- Chart-based quiz items -
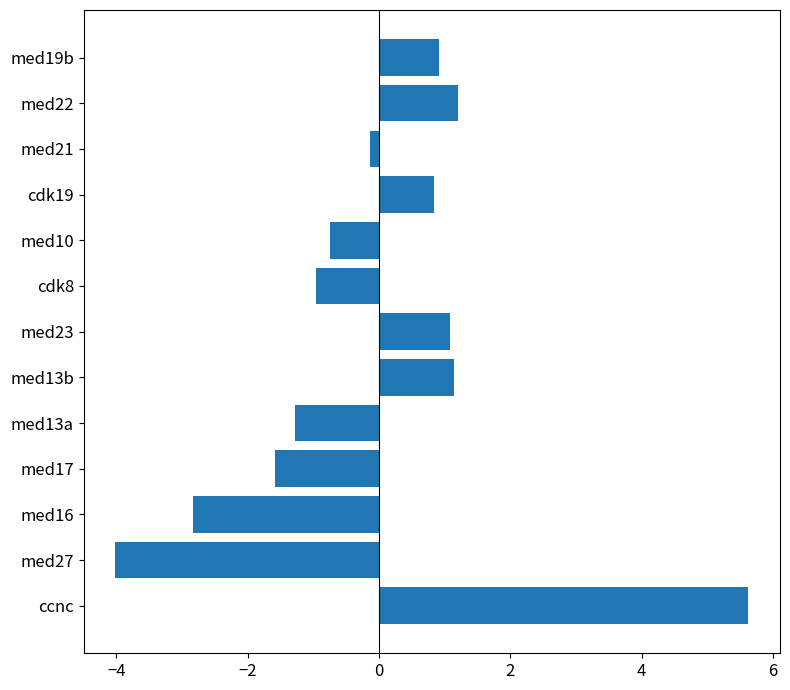

What is the difference between the maximum and minimum values?

9.6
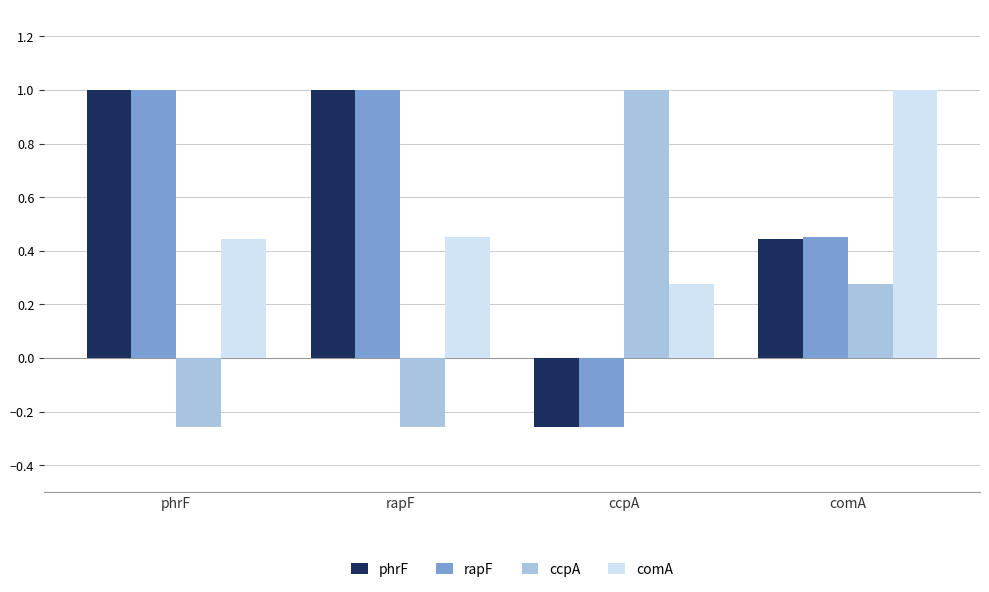

Is the value of phrF at rapF greater than the value of ccpA at comA?

Yes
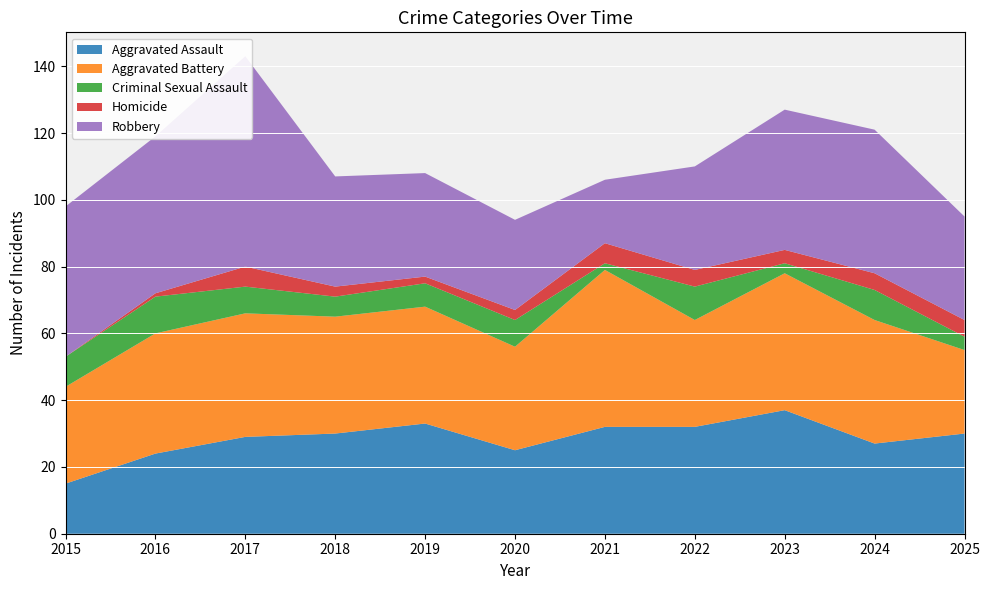

Reading left to right, list all the values displayed in this chart.

Aggravated Assault: 15	24	29	30	33	25	32	32	37	27	30
Aggravated Battery: 29	36	37	35	35	31	47	32	41	37	25
Criminal Sexual Assault: 9	11	8	6	7	8	2	10	3	9	4
Homicide: 0	1	6	3	2	3	6	5	4	5	5
Robbery: 45	47	63	33	31	27	19	31	42	43	31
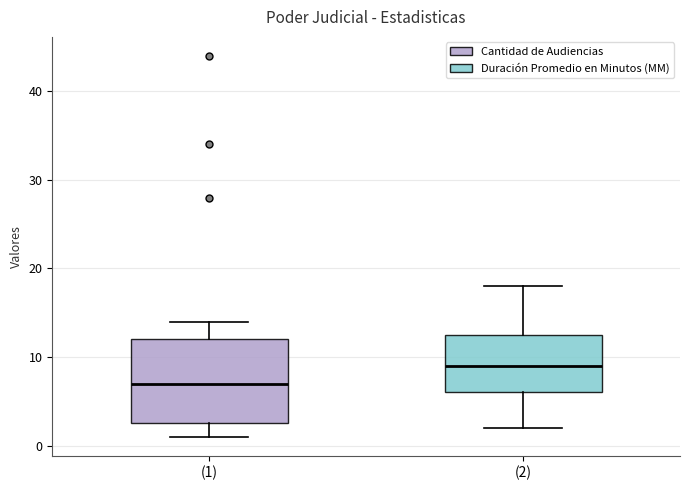

Where does the upper whisker of the box for (2) end on the y-axis? The values are not printed on the chart, so give them approximately, as read against the axis.

18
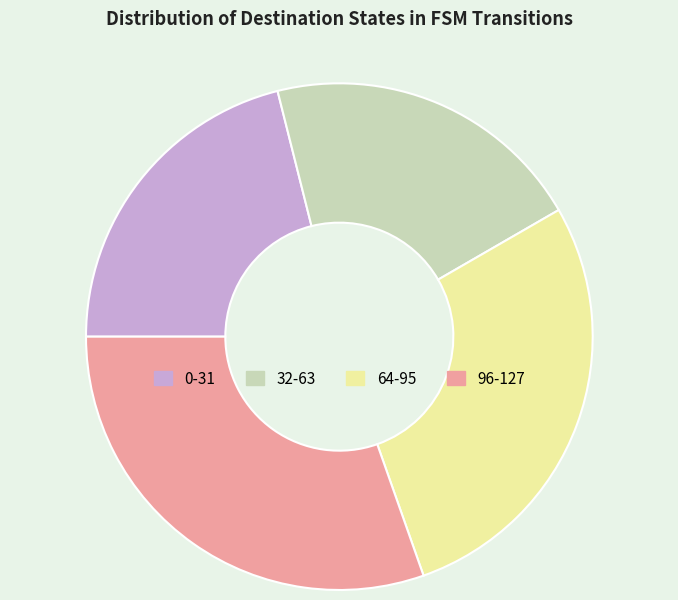

Does any single category account for the majority?

No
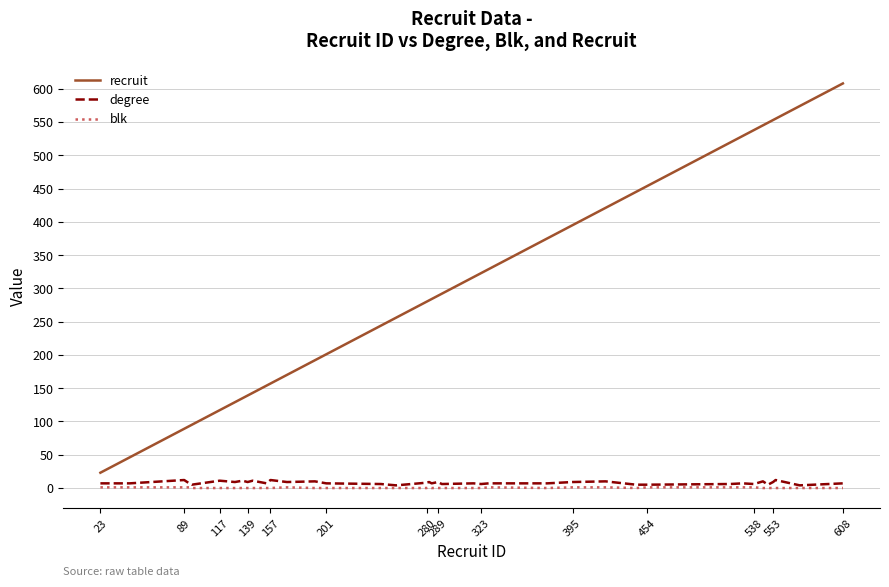

Count the number of categories in the chart.

40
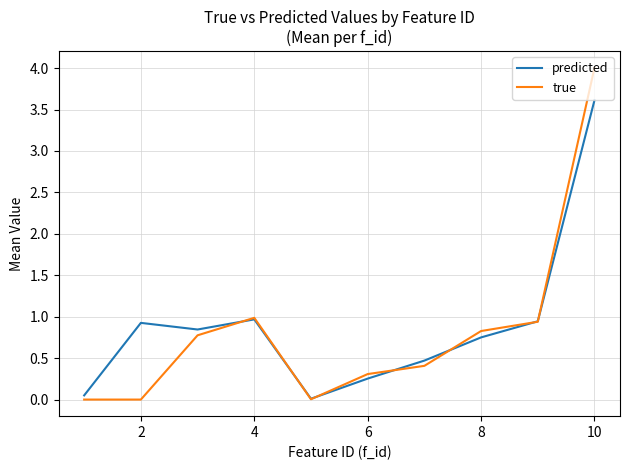

Count the number of categories in the chart.

10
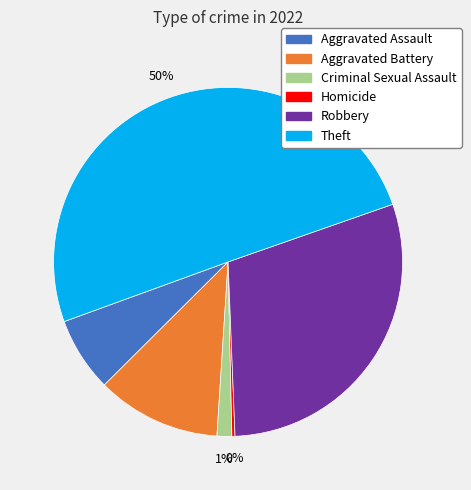

How many segments does this pie chart have?

6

- INSTRUCTIONS FOR THE TASK -
Write out the data above word for word, starting at the line that contains "Reading left to" and continuing through the end of the data, with both ends included. Omit the pictures.

- OUTPUT -
Reading left to right, list all the values displayed in this chart.

Aggravated Assault: 15	24	29	30	33	25	32	32	37	27	30
Aggravated Battery: 29	36	37	35	35	31	47	32	41	37	25
Criminal Sexual Assault: 9	11	8	6	7	8	2	10	3	9	4
Homicide: 0	1	6	3	2	3	6	5	4	5	5
Robbery: 45	47	63	33	31	27	19	31	42	43	31

Where does the upper whisker of the box for (2) end on the y-axis? The values are not printed on the chart, so give them approximately, as read against the axis.

18

Does any single category account for the majority?

No

Count the number of categories in the chart.

40

Count the number of categories in the chart.

10

How many segments does this pie chart have?

6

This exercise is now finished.